O título é jocoso (e nada original), mas expressa o que os petistas e a sua subespécie mais estrepitosa estaria xingando que o ministro derrubado fosse petista ou aliado.

Aliás, um dia depois da eclosão do escândalo, o tal ministro não teria caído: estaria fazendo juras de inocência e sendo aclamado como “herói do povo brasileiro” por petistas e petralhas. E o presidente da República de turno divulgaria nota oficial, ou convocaria a imprensa, para dizer que confia “plenamente” na inocência do dito cujo, ao qual, sem pestanejar, daria um “cheque em branco”.

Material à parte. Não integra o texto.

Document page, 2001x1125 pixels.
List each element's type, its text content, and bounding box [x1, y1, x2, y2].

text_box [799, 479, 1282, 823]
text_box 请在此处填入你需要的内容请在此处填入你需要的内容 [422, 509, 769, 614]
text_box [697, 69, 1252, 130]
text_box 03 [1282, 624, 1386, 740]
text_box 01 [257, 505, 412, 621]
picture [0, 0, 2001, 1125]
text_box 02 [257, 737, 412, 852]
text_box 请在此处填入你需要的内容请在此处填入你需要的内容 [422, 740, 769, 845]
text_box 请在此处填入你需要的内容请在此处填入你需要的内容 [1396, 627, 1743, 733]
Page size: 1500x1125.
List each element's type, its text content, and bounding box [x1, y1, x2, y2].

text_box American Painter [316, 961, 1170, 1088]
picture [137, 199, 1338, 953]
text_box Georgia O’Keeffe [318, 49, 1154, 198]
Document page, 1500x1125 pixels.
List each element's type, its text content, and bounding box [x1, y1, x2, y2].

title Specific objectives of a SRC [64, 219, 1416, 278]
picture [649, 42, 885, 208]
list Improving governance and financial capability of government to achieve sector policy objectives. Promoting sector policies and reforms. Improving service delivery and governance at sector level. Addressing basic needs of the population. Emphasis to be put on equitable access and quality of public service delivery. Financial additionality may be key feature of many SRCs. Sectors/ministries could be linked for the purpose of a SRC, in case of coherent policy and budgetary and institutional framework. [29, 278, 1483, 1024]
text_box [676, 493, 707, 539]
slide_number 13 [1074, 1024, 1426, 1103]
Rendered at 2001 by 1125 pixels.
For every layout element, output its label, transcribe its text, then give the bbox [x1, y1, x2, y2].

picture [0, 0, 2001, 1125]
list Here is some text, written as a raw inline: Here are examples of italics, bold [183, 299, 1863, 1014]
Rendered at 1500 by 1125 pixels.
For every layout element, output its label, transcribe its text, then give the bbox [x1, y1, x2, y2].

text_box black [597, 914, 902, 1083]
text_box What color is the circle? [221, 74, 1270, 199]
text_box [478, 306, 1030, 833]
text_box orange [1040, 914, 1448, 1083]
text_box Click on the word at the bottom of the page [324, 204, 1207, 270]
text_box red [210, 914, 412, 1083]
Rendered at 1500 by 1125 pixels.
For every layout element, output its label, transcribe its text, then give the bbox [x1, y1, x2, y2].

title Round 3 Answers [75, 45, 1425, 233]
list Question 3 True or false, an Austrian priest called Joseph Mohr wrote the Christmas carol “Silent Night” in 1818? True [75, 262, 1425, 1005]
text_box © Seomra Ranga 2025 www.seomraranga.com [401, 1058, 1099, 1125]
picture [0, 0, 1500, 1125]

O governo Temer não é nenhuma Brastemp, mas reage prontamente aos passos em falso de seus ministros. Se desfez primeiro de Romero Jucá, do Planejamento, abatido por uma reportagem da Folha de S. Paulo. Agora, de Fabiano Silveira, da Transparência, alvejado mortalmente por reportagem do Fantástico. Ambos flagrados em conversas nada republicanos em grampo feito pelo ex-presidente da Transpetro, Sergio Machado.

O governo Temer melhoraria, e muito, se se livrasse de todos os que estão denunciados ou investigados pela Lava Jato, como Geddel Vieira Lima, da Secretaria de Governo.

O álibi de Temer, referendado por Dias Toffoli, do STF, é que, até o julgamento, deve-se atribuir presunção de inocência aos suspeitos. OK. Mas seria muito bem-vindo se o governo que sucede o mais corrupto da história se comportasse como a mulher de César, que não basta ser honesta, mas tem de parecer tal e qual.

E nas redes sociais – que maravilha! -, nada de xingamentos, teorias conspiratórias , críticas a "vazamentos seletivos" e o lenga-lenga petralha: “é golpe!” “é golpe!”.

Convenhamos: depois do desgoverno Dilma – e viva o filósofo Tiririca! – “pior que estava, não fica”.